No one else knows about it or uses it — after all, it’s a pretty innocuous broken branch among a forest of broken branches — and so it waits for me: a navigational tool, a good luck charm, a talisman for warding off those unexpected things that will leap out at me from the depths of the forest.
Knowing the path and my way as I may, there are always surprises — often in the shape of an unseen spider web spanning the distance between two trees just exactly at the height of my face. And so, I wave my stick up and down in front of me, while shuffling slowly forward, watching the ground for mushrooms. And when I leave the forest, I leave it propped against the tree for the next time.
It’s a thread to tug on, a reminder, I suppose, about the fragility of lives lived across distances, about how we weave connections and break them, and all the ways we might map out our paths and find our way back.
Oh, dear me!
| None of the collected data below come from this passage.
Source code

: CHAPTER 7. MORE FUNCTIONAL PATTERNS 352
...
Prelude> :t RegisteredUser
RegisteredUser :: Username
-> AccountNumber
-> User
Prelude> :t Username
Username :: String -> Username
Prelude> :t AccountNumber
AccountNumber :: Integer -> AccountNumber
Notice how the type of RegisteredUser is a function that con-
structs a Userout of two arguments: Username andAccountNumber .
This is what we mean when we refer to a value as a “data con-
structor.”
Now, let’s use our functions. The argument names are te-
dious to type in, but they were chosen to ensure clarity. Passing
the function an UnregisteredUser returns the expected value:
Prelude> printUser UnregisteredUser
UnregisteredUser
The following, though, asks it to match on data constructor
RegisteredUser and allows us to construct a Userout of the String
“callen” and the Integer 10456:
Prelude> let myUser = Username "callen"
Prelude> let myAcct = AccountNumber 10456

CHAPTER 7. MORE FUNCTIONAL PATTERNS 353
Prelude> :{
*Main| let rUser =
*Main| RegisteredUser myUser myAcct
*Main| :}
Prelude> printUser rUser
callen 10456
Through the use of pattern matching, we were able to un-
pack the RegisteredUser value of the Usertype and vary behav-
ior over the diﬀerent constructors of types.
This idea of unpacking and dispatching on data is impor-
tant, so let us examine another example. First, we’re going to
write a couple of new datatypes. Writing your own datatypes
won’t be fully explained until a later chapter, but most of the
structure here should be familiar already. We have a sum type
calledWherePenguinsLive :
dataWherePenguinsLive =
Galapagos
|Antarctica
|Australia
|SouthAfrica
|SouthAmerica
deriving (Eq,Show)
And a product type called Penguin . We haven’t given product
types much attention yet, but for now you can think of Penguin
This one, too, got tears welling up. It is so good.
Sometimes as I read, I feel I must be the writer because the thoughts and details and habits you describe are exactly ... me. Right down to the spider stick, and paying attention to where you walk,...
I love it. And the metaphors are delicious and savoury.
Thank you.
This one is very deep and, for me, requires a second or even third reading so that I can fully appreciate your meaning.
I'm always amazed at your range of writing styles! Thanks for inspiring my own reflections.